Clay sculpture is Kolenda’s unique way of melding nature and art. “I am drawn to the plasticity of the medium and its responsiveness to touch. No matter how many times I take wet clay, manipulate it and finally fire it, turning the material and my impressions to stone, I am continually amazed with the transformation.”
It is this passion for clay work that has taken Kolenda all over South Florida: to high schools, museums, galleries and even community events to share her artistry. For more than 14 years, Kolenda and her art work have graced the halls of the Coral Springs Museum of Art. There, she teaches students how to mold clay into their own masterpieces. And, this past year, she worked with Coral Glades High School art students to craft a massive mural, entitled Florida Wilderness, that is a permanent fixture at the school.
Kolenda also enjoyed being one of six artists to work with area middle and high schools in an art contest for the recent Water Tank Project. A collaborative effort between the Community Foundation of Broward, the Coral Springs Museum of Art and the City of Coral Springs, Kolenda explains that one student’s work was selected out of 350 entries and painted on the water tank in Mullins Park. The community was then invited to help paint the last four feet of the tank.
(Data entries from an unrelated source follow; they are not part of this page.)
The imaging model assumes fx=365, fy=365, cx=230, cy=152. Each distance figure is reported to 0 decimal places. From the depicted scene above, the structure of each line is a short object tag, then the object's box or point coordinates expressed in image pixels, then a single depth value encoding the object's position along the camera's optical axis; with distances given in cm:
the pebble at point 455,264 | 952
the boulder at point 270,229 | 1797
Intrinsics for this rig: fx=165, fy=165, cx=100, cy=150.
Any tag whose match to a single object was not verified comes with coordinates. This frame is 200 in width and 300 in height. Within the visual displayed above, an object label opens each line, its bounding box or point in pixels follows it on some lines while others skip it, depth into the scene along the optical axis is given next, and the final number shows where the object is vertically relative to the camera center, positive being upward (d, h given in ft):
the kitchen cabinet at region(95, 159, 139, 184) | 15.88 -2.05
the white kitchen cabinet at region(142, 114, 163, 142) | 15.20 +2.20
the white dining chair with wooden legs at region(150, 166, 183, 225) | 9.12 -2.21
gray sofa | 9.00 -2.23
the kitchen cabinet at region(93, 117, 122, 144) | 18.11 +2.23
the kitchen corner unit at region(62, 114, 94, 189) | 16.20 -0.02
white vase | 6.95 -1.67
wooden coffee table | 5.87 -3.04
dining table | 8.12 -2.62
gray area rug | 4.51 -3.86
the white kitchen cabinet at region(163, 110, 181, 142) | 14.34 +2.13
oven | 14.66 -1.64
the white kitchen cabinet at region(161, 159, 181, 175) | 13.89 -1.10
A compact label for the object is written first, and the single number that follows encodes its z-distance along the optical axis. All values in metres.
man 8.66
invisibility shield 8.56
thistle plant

“Volunteers helped finish the painting during community painting days and then there was a dedication in March,” she adds.
After having met the executive director of the Sawgrass Nature Center, Dotty Molski, she knew instantly that it was the right place for her to propose another large-scale work. She envisioned a relief tile mural, which would depict a scene of South Florida and all “birds, raccoons, opossums, squirrels and tortoises’ enjoying the outdoor habitat.”
Through the Our Backyard Wilderness project, she will work on site at the nature center, speak to visitors and get them involved hands-on in the project. Partial funding for this effort has come via a grant from the Broward Cultural Division’s Creative Investment Program. She was delighted to be notified in late June that the CIP grant funding will be $2,000. This will allow all visitors to make their own tiles that Kolenda will fire in her personal kiln along with other hands-on opportunities. She is currently hard at work fundraising and promoting the project to make this dream a reality.
“We share our outdoor space with these creatures and countless others,” she says. “Their lives are at risk daily by their close proximity to man.”